TASK DESCRIPTION
Go through the records below and count every line containing "parameter". Reply with the count alone.

GIVEN RECORDS
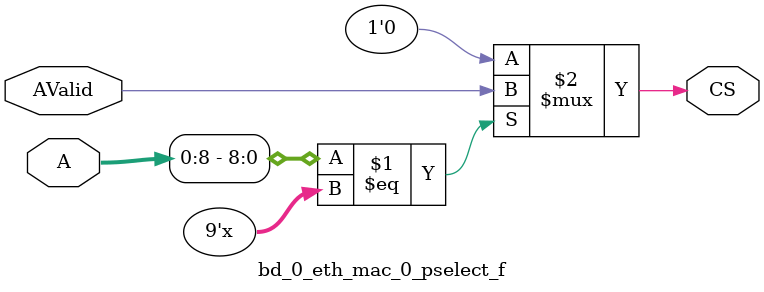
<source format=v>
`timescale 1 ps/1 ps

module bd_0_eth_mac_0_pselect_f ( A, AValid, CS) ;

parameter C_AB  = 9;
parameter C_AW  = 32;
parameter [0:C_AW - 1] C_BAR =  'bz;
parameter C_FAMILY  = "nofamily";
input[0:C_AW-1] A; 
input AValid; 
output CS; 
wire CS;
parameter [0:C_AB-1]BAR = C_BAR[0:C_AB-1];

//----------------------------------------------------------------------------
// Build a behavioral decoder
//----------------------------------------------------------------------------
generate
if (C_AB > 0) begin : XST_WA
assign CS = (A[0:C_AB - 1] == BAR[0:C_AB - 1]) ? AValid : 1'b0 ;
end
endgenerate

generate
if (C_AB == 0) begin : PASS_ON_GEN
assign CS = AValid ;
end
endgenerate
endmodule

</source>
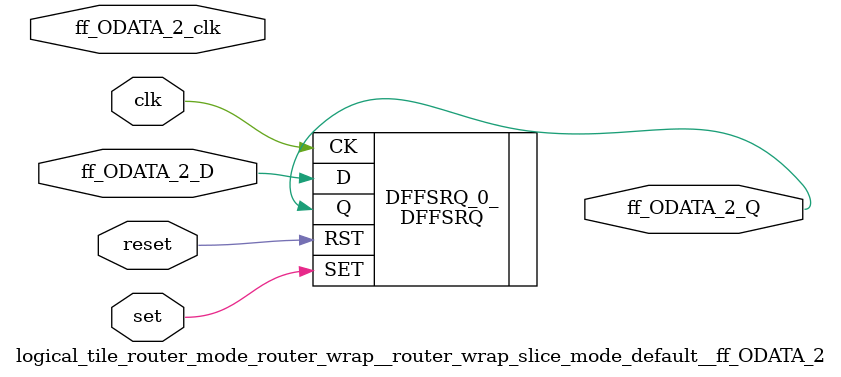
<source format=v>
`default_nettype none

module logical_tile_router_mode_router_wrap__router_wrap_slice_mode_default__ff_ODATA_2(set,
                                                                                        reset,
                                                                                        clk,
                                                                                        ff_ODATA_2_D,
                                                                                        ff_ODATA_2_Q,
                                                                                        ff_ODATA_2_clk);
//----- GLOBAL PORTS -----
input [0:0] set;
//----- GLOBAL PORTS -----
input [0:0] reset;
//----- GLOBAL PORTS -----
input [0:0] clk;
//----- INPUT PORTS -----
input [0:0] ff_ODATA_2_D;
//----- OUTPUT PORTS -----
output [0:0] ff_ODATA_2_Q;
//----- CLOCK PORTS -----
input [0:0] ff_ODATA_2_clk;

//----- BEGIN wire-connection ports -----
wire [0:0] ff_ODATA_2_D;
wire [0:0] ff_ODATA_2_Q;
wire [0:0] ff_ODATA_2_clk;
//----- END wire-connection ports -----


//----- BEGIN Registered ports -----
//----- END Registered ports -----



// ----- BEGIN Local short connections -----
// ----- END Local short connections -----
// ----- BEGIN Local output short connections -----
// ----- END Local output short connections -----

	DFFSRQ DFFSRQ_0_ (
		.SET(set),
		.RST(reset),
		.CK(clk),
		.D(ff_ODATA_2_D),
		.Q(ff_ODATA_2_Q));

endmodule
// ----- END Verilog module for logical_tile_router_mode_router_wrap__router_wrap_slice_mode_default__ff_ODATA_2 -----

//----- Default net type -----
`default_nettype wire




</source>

---

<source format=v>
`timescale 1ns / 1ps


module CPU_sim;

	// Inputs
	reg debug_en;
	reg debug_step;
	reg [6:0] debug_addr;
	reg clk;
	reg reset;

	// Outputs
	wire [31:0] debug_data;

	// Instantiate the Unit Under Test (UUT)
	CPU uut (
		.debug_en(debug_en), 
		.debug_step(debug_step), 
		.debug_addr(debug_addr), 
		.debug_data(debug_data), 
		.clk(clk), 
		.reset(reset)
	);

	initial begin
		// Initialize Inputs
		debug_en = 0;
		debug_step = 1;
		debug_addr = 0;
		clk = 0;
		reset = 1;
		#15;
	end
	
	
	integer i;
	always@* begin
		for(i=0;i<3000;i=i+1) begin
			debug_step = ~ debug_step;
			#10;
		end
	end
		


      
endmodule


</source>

ANSWER SPACE
5